• ASSIGNED TASK A:
Answer these questions using the passage about truck data and maintenance, one answer per line, marked the same way.
(i) Whom did Heavy-Duty Trucking speak with, and for which company does he work?
(ii) According to that person, what mileage cycle might maintenance fall at instead of a 30,000-mile cycle?
(iii) By how many drivers does Bob Costello estimate the trucking industry is short?
• ASSIGNED TASK B:
Reproduce the passage about truck data and maintenance word for word, from "They spoke with" to "available qualified drivers.".

Over the past decade, Class 8 trucks have become vectors of raw data, giving fleets valuable insights into every aspect of their operation. Heavy-Duty Trucking this month explored how fleets can leverage that data to better inform truck maintenance schedules and routines.
They spoke with Transflo’s Doug Schrier, who summed up the reason why fleets should aim to utilize data for maintenance schedules: “Instead of basing preventive and routine maintenance intervals on a 30,000-mile cycle, carriers can use data form their engine diagnostics components sand sensors to do maintenance when it’s needed, which could be at a 45,000-mile cycle or longer. That reduces downtime, by replacing components when they need to be replaced instead of on mileage.”
Read the article in full on Heavy Duty Trucking, which offers fleets a glimpse into how they can use data to refine their approach to equipment maintenance.
Last week, American Trucking Associations Chief Economist Bob Costello said he estimates the trucking industry is short some 80,000 drivers — the gap between fleets’ needs and the number of available qualified drivers.

• INFORMATION SHOWN:
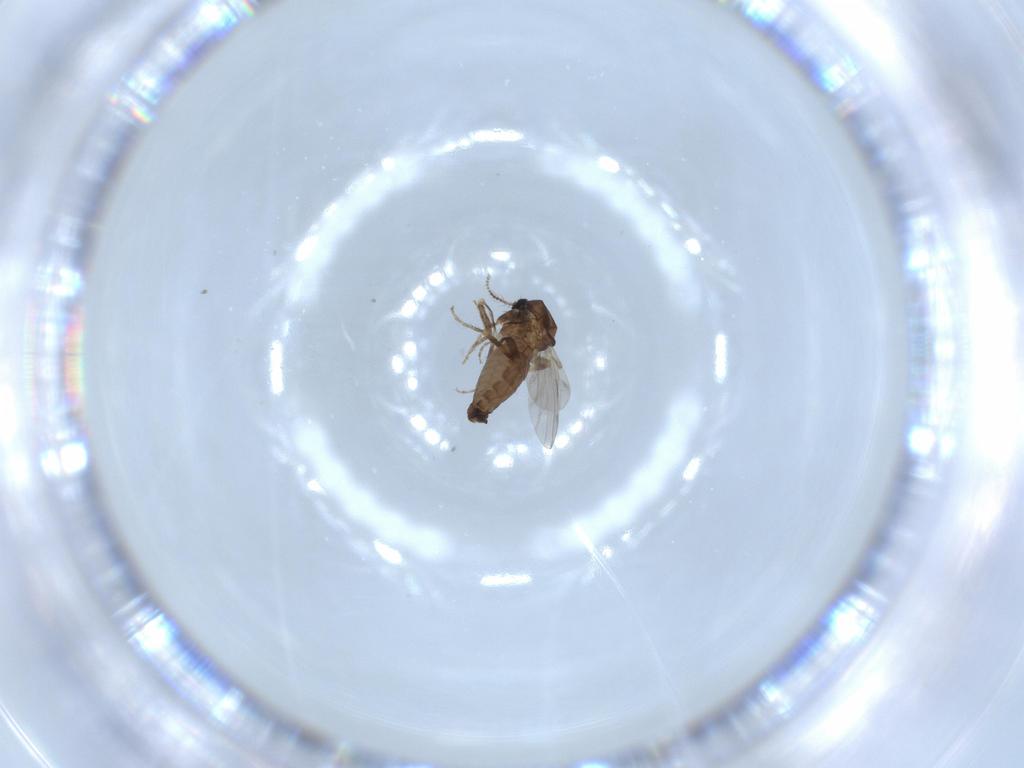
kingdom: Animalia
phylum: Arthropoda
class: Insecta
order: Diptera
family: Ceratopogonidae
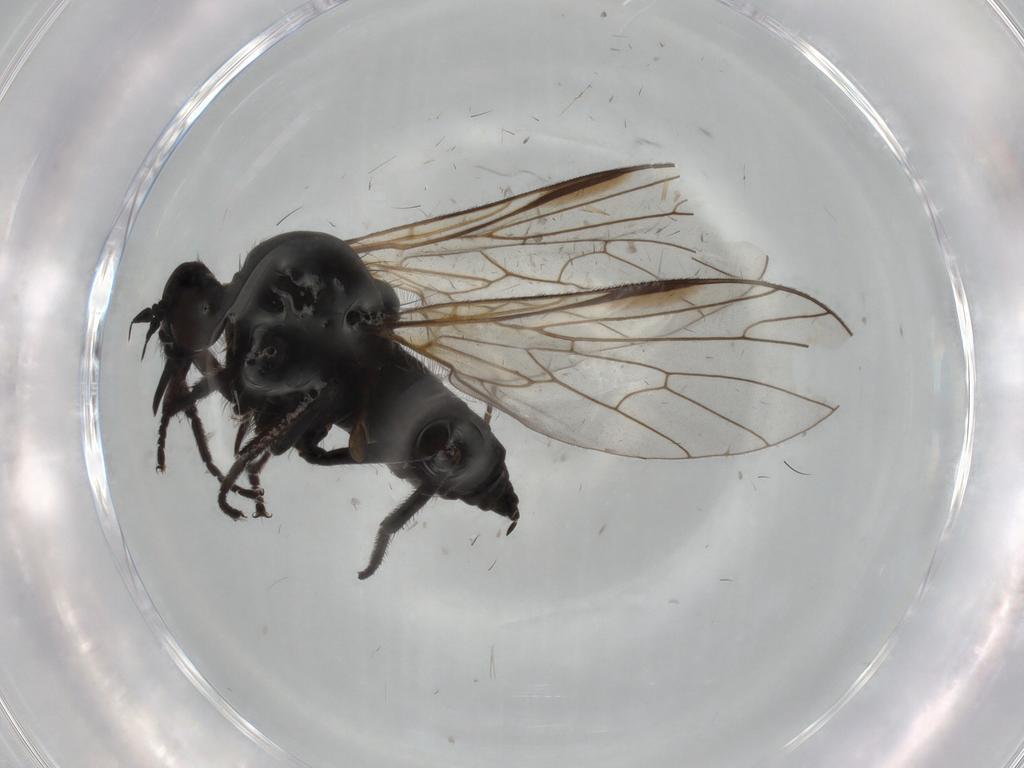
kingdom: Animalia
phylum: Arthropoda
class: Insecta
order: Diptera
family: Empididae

• ANSWER AREA A:
(i) Doug Schrier of Transflo.
(ii) A 45,000-mile cycle or longer.
(iii) Some 80,000 drivers.

• ANSWER AREA B:
They spoke with Transflo’s Doug Schrier, who summed up the reason why fleets should aim to utilize data for maintenance schedules: “Instead of basing preventive and routine maintenance intervals on a 30,000-mile cycle, carriers can use data form their engine diagnostics components sand sensors to do maintenance when it’s needed, which could be at a 45,000-mile cycle or longer. That reduces downtime, by replacing components when they need to be replaced instead of on mileage.”
Read the article in full on Heavy Duty Trucking, which offers fleets a glimpse into how they can use data to refine their approach to equipment maintenance.
Last week, American Trucking Associations Chief Economist Bob Costello said he estimates the trucking industry is short some 80,000 drivers — the gap between fleets’ needs and the number of available qualified drivers.